The human skull is made up of two main parts: the neurocranium and the viscerocranium. The neurocranium or braincase keeps the brain safe. You could think of it as a kind of scaffolding for the brain and meninges. The viscerocranium, or the facial skeleton, is more like a molding, supporting the facial muscles and giving your face its unique features. So, where does the braincase stop and the facial skeleton start? The bones between your temple and your jaw are the facial bones. Everything else is the neurocranium.
Most of the 14 facial bones come in twos. We have pairs of lacrimal, nasal, palatine, zygomatic, maxilla, and inferior nasal concha bones, laid out symmetrically across the face. Only two facial bones are uncoupled: the vomer, located at the tip of the nose, and the mandible, which straddles the medial line of the face to form the jawbone. The mandible is unique in that it attaches to the skull through the only joint in the skull that’s truly motile.
There are eight bones in the neurocranium: two temporal, two parietal, one frontal, one sphenoid, one ethmoid, and finally, a single occipital bone. Unmoveable joints called sutures fuse together these pieces. Classed as flat bones due to their protective nature, they’re very tough on the outside and spongy on the inside – perfect for preventing trauma to the brain.
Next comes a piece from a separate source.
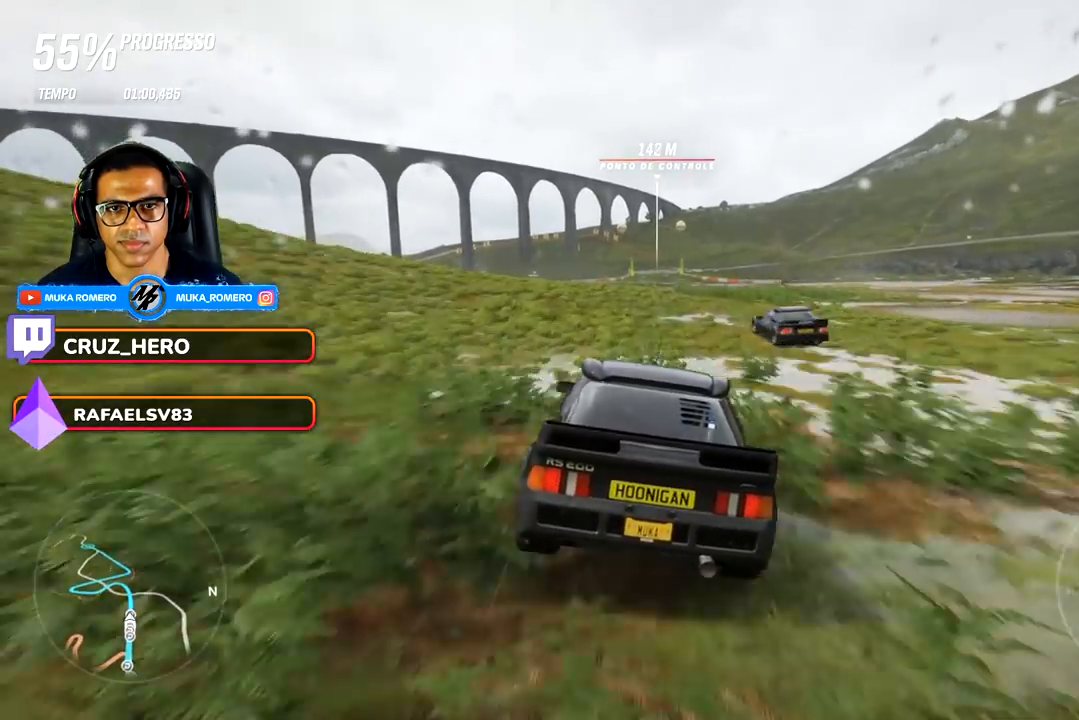
{"buttons": ["R2"], "left_stick": "center", "right_stick": "center", "events": [[283, "left_stick", "right"], [383, "left_stick", "center"]]}
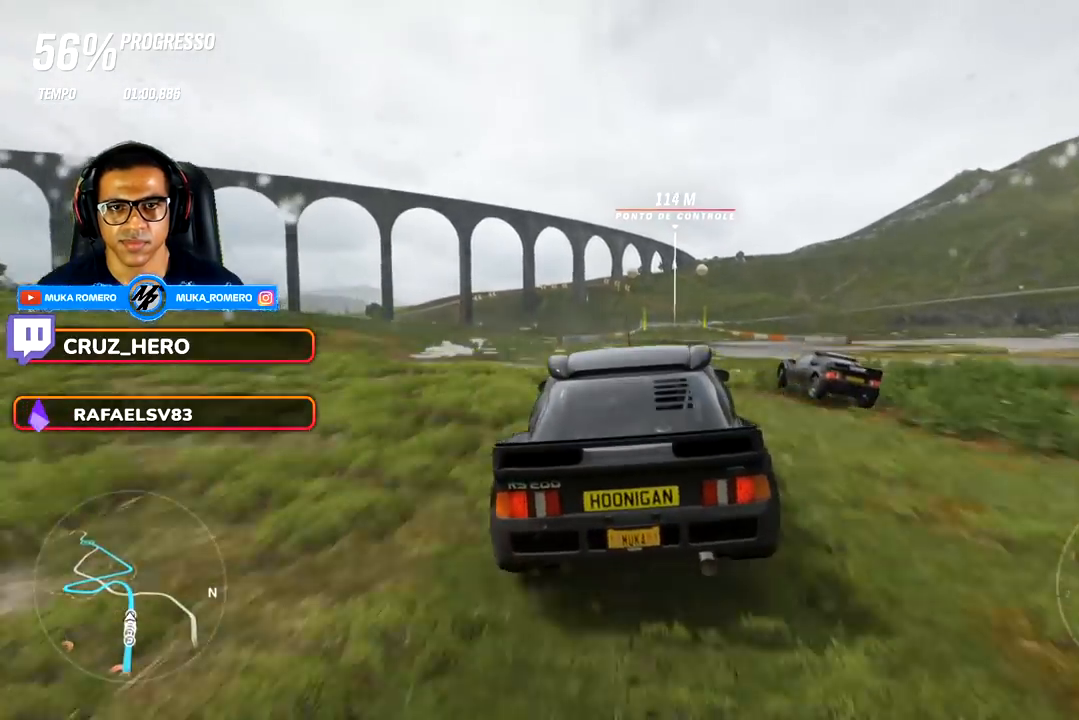
{"buttons": ["R2"], "left_stick": "center", "right_stick": "center", "events": [[83, "left_stick", "right"], [167, "left_stick", "center"]]}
The temporal bones are laid out behind the ears, on either side of the skull, and cover the brain’s temporal lobes. These bones consist of four parts: squamos, mastoid, petrous, and tympanic. Within the temporal bones are mastoid air cells, which store air to regulate pressure in the ear. Damage to the temporal bones can lead to facial nerve injury, hearing loss, cerebral bleed, and ear drainage.
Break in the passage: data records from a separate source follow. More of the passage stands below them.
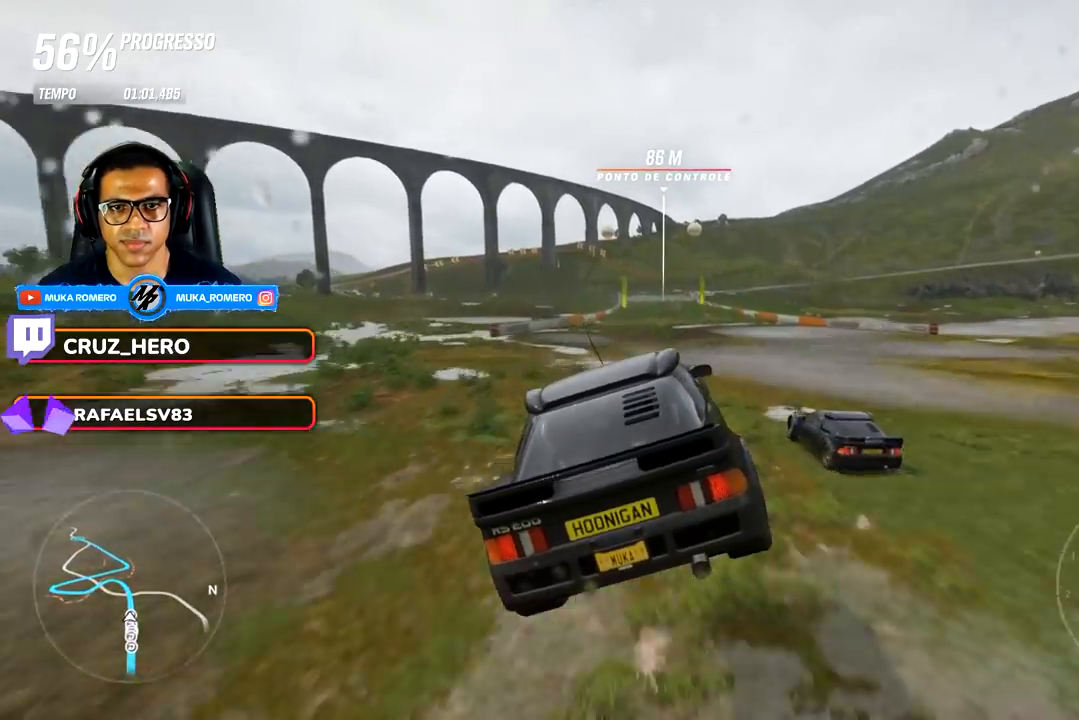
{"buttons": ["R2"], "left_stick": "center", "right_stick": "center", "events": []}
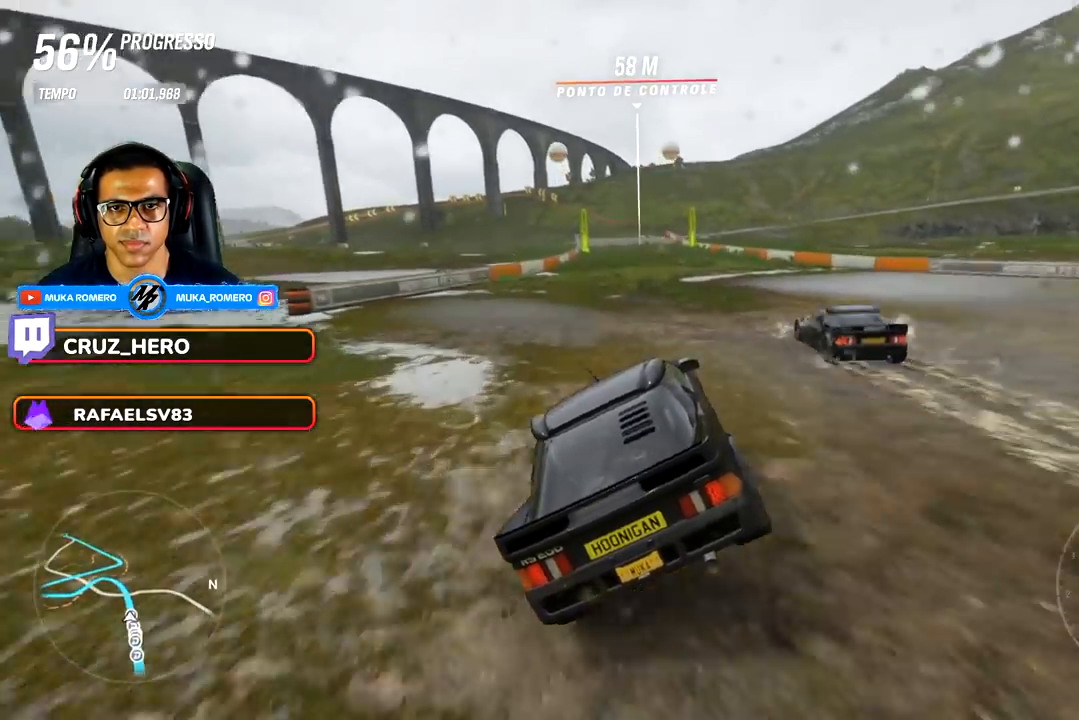
{"buttons": ["R2"], "left_stick": "left", "right_stick": "center", "events": [[417, "left_stick", "left"]]}
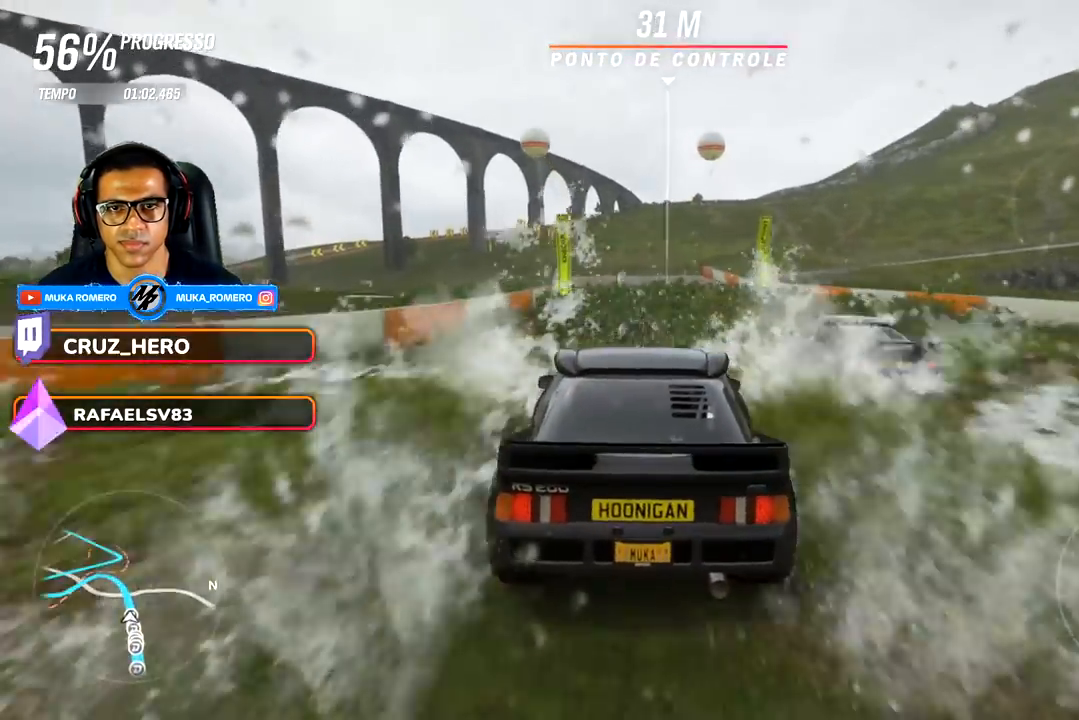
{"buttons": ["R2"], "left_stick": "center", "right_stick": "center", "events": [[117, "left_stick", "center"], [300, "left_stick", "left"], [350, "left_stick", "down-left"], [500, "left_stick", "center"]]}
Parietal bones come in twos and make up the rear roof of the skull. The name comes from parietalis, which is Latin for "of the wall." Together with the temporal and other bones, these large, strong bones about 0.5 cm thick provide mechanical protection to the top and sides of the brain. They fuse at the top of the head, forming the sagittal suture through the center of the skull, by the time we turn 30. The dome they create shelters the blood vessels in the meninges.
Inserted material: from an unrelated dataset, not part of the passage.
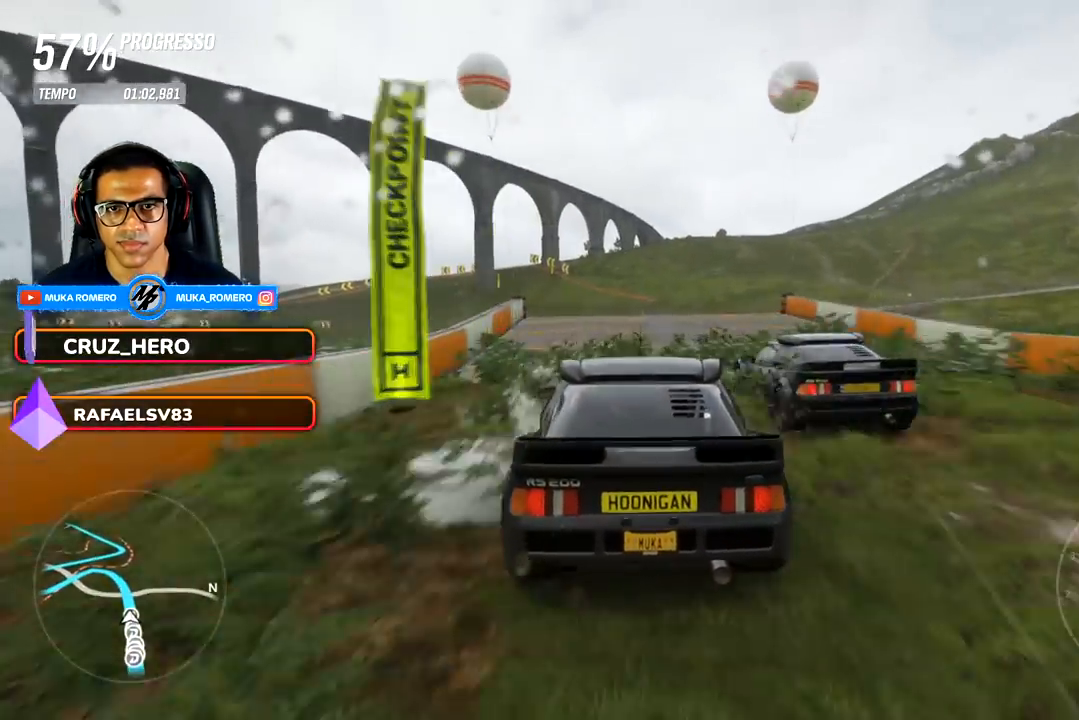
{"buttons": ["R2"], "left_stick": "down-left", "right_stick": "center", "events": [[133, "left_stick", "left"], [267, "left_stick", "center"], [467, "left_stick", "down-left"]]}
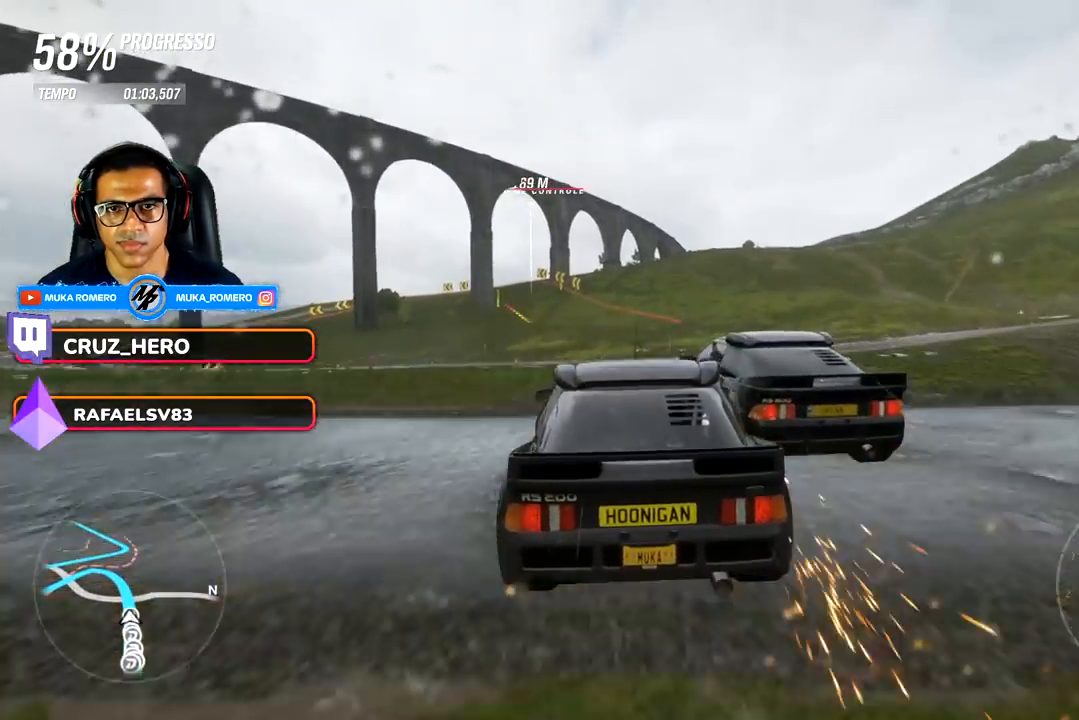
{"buttons": ["R2"], "left_stick": "center", "right_stick": "center", "events": [[67, "left_stick", "center"], [317, "left_stick", "down-left"], [450, "left_stick", "center"]]}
Some people confuse this part of the skull with the eyes. The term "occipital" comes from the word occiput, however, not oculus, and describes the bone that covers the rear side of the brain. Damage to this area of the brain can lead to loss of vision, but that’s the extent of this region's relation to the eyes. In worse-case scenarios, cranial nerve injury and brain injury due to trauma can lead to palsy, coma, and death.
The frontal bone draws its name from the Latin word for the forehead, frons. It forms the front upper part of the skull and is made up of the squamous region -- basically the forehead -- and the orbital region, which runs under the brow ridge and behind the eyes. At birth, the frontal bone is composed of two symmetrical parts that fuse together within days to form a frontal suture which eventually vanishes in most individuals. Impact trauma to the frontal bone can cause facial nerve injury, hair loss, scalp necrosis, and chronic pain, among others.
The cheekbone or the malar bone is officially termed the zygomatic bone. This diamond-shaped, paired bone draws its name from the Greek word for yoke -- zygoma. It gives the cheeks their prominence, and it’s a sign of distinction in various cultures. High cheekbones are such sought-after features that some people undergo cosmetic surgery to have them.
The maxillary bones fuse at the front to form the upper jaw. Together they help form the roof of the mouth, the orbit, and the side walls of the nasal cavity. Within them lie the maxillary sinuses, which drain mucous secretions into the nasal cavity. Part of the maxilla holds the upper teeth -- this is the maxillary arch. Fracturing a maxilla can affect your ability to speak, chew, smell, taste, or eat. Maxilla fractures are common in high-impact collisions such as serious car accidents.
The mandible, jawbone, or lower jaw is the largest and the strongest bone in the human skull. If you exclude tiny bone-like structures in the middle ear, then the jawbone is also the only movable bone in the skull. Mandible fracture is a common type of sports injury, and it can have serious repercussions. Such injuries are easy to diagnose by maxillofacial radiologists with a dental X-ray or more advanced machinery such as a CBCT, and treatment may involve surgery.